A Vindication of Lou Reed's Late Seventies Period
in Three Parts
("Six sides of vinyl seek audience, no experience required.")
No, I'm not out to prove Sally Can't Dance was a masterpiece or that The Blue Mask was a piece of shit. I refuse to pander to those who wish to take sides about the decade in which Lou became a star, rising or otherwise. What I'm here to do is celebrate, and hopefully get others to listen to, the lesser known gems in Lou Reed's 1978-'80 stint at the studio. (God knows if I'm correct about any of this, but after all, I'm just a critic.)
One Part Gin
First off, a look at Street Hassle, which was eclipsed by The Blue Mask, but at the time was Mr. Reed's clearest statement since Metal Machine Music. What you've got here is basically a guy who's hit bottom so many times he finally had to go and make The Howard Beale Show of AOR. That is to say, a parody of self-parody. "Gimme Some Good Times" makes the point that, come 1977, L. Reed Esq., the glitterist of them all, finally started listening to the likes of Lester Bangs and Peter Laughner, not to mention some John Cale records. In less than five lines the Phantom of Rock decimates his old persona in a deluge of fire and brimstone. This sets the pace and the tone for the rest of the album, a spiteful, brake-neck boogie-oogie-oogie directed at no more deserving a personage than Reed himself, as well as his cronies and imitators. "Dirt" lofts a few clods at Warhol and the Upper West Side intellegentsia, who, along with Steve Rubell, would've looked really good covered in the stuff by '78. "Street Hassle" catalogues, in the kind of grim detail only Lou could pull off, where the R'N'RA had been for the last ten years. Searching for a voice, watching old ladies O.D., and being supplanted by Jerseyboys from steel-towns. (Not that Born to Run was a bad record, right L.R.?) It's all downhill from there, the album retaining it's aural majesty, but really not being much else. ("A sound album," as Bangs put it.) "I Wanna be Black" takes a stab at what I'd call "middle-western college-boy despair," but then again you'd probably get these sentiments in Bryn Mawr, too, right?
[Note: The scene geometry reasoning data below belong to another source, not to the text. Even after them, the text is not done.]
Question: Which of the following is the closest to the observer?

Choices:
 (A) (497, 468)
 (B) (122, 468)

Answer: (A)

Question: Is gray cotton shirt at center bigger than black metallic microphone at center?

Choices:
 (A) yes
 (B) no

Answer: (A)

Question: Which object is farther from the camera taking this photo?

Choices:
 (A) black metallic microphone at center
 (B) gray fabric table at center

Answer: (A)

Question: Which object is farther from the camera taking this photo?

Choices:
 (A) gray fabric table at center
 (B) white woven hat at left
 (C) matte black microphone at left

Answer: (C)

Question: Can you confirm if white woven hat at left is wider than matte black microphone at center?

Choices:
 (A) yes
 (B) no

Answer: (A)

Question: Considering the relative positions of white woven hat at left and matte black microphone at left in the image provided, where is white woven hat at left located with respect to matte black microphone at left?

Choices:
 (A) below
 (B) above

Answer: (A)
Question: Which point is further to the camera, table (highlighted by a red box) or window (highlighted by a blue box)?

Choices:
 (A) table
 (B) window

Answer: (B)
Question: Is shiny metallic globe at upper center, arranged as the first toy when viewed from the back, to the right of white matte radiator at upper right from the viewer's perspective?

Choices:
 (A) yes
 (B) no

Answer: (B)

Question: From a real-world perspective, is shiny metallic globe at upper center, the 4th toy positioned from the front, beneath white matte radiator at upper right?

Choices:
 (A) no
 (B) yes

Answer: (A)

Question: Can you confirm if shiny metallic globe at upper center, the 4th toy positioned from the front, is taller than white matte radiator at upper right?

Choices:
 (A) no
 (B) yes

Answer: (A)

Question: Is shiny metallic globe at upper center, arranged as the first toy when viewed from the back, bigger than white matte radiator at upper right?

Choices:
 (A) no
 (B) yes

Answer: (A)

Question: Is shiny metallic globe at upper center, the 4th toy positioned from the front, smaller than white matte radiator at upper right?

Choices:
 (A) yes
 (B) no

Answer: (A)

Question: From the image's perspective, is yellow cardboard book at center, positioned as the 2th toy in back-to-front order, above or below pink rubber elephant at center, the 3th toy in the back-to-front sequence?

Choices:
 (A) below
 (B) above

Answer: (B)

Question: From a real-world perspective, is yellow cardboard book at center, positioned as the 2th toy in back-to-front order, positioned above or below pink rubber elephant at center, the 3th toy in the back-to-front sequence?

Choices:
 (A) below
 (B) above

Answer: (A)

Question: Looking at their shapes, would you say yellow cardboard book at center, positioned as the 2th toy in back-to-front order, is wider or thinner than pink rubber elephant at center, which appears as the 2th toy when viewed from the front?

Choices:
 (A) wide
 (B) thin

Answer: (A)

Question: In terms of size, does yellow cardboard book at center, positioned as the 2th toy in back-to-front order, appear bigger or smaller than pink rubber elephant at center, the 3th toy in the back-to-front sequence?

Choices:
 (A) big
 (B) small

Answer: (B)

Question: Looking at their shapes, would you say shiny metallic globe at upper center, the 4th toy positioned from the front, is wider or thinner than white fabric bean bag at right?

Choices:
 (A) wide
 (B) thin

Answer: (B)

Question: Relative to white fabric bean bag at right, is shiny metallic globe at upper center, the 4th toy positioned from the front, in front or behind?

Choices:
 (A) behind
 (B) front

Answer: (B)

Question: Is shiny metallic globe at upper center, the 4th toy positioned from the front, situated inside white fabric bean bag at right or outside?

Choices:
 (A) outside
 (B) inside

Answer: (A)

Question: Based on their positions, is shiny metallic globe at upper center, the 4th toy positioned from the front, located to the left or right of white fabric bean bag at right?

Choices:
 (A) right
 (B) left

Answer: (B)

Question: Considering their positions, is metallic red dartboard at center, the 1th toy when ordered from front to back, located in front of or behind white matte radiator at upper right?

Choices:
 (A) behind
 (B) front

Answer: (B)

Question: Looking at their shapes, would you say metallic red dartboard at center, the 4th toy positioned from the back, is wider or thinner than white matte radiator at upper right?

You could call this filler, but it's just so much fun to listen to! "Real Good Time Together" takes the the Velvets classic, and gives it the guitar roar it never had. Sounds kind of like what Phil Spector would've done with the Crystals ("Then he Kissed Me") had he been banging his head against concrete for six hours prior to going into the studio. The album gets bland for about two songs ("Shooting Star," "Leave me Alone"), then you have "Wait."
For thirty minutes, despite the vital chi spewing from your quadrophonically-equipped stereo, you think it's over. It couldn't possibly get better than this. He just can't surpass himself anymore, now that he's put some effort into it for once. "Wait" is a plea for patience, and a promise of things to come. If you don't believe me, buy the album.